===== Alıntı =====
Siyasi destek de altıncı temel oluyor. Cemaat ve tarikatlara verilen siyasi destek eskiden beri devam etmekte, gittikçe katlanarak artmaktadır. Saydığımız temel dayanakları güçlendiren ve devlet içinde devlete dönüştüren siyasi destek, himaye ve teşviktir.

Tarikat ve cemaatler, toplumsal karşılığını nasıl oluşturuyor?

Yoksullaşma, bu yapılar için en verimli etken. Sosyal bir hukuk devleti olmanın temel gereklerini ifada giderek büyüyen zafiyet, yoksul insan sayımızı artırıyor. Yediden yetmişe genişleyen yoksullaşma, ekonomik ve sosyal sığınma ihtiyacını giderecek adres arayışına girilmesine yol açıyor. Cemaat ve tarikatlar da saydığımız temel dayanaklardan aldıkları güç ile bu ihtiyacı devletten “daha iyi ve daha kalıcı” sürdürebileceklerine, çaresiz insanları inandırmakta zorluk çekmiyor. Çoğunluğu bu şekilde eline geçiren cemaat ve tarikatlar, tek bir şeyh ya da dinsel liderin iki dudağı arasından çıkacak emirle, şu ya da bu siyasi partiye önce etkide bulunuyor, sonra komutayı belirleyecek güce eriştiği mesajını verebiliyor.

'BİAT KÜLTÜRÜ MODERN KULLUKTUR'

Biat kültürü cemaatler için ne ifade ediyor?
=====
§ **Çalışma talimatları**:
• 1. Alıntıya göre tarikat ve cemaatler için en verimli etken nedir?
• 2. Listede "coordinates" dizgesini içeren satırların hepsini bir araya topla.
===== Sağlanan veriler =====
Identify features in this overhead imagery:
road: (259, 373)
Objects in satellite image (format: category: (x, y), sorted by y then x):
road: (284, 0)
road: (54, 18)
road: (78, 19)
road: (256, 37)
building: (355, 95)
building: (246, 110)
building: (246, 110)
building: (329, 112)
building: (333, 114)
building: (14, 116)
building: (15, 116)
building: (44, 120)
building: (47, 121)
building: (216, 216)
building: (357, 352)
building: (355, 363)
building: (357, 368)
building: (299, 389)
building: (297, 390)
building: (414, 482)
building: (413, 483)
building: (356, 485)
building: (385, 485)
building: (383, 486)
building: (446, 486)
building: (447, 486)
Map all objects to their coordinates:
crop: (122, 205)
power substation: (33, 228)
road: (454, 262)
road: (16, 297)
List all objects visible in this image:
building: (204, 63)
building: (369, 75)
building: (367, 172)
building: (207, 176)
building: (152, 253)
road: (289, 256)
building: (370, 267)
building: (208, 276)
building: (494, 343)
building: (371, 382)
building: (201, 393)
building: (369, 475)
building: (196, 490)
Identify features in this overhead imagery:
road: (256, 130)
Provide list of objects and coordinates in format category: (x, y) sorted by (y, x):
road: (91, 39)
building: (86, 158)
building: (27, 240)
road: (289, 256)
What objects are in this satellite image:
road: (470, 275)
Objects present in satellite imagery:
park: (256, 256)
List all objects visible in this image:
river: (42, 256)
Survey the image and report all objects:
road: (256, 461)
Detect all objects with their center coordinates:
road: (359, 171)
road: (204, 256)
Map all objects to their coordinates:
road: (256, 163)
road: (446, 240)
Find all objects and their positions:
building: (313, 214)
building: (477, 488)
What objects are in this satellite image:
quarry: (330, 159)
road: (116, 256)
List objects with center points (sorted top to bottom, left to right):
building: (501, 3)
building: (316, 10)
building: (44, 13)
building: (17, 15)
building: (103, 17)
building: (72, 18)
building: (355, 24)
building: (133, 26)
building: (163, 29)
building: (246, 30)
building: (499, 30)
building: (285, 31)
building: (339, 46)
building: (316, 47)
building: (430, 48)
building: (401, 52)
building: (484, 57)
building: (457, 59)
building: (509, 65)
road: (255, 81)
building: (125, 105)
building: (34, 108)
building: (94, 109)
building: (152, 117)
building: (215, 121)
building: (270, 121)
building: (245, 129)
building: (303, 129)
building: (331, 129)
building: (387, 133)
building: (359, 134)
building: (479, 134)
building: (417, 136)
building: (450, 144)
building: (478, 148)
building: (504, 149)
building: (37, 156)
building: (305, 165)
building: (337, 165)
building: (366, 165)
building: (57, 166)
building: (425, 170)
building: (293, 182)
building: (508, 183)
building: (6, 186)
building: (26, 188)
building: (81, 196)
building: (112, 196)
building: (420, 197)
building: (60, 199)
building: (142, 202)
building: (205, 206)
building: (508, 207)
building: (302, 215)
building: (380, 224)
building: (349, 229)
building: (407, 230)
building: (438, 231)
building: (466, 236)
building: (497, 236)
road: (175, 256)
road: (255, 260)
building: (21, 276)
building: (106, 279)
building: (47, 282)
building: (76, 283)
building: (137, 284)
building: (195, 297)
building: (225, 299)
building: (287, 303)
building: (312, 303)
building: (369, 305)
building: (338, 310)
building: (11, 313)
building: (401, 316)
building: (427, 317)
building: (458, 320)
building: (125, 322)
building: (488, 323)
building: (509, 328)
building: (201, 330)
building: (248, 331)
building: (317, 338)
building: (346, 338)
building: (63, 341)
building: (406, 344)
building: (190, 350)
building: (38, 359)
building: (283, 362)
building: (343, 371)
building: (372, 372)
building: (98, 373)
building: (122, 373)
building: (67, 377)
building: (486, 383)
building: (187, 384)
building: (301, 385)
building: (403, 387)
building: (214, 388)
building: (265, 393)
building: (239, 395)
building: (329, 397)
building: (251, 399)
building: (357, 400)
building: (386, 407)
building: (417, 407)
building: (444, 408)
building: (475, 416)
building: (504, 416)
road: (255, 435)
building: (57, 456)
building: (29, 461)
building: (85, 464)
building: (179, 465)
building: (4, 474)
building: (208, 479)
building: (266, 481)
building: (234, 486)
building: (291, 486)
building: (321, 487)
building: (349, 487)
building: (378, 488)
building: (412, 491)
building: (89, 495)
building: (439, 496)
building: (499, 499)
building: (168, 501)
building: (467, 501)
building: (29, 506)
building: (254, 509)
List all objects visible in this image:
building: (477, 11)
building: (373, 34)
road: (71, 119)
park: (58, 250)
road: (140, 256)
=====
§ **Sıralı sonuçlar**:
• 1. Yoksullaşma.

• 2.
Map all objects to their coordinates:
Provide list of objects and coordinates in format category: (x, y) sorted by (y, x):
Detect all objects with their center coordinates:
Map all objects to their coordinates:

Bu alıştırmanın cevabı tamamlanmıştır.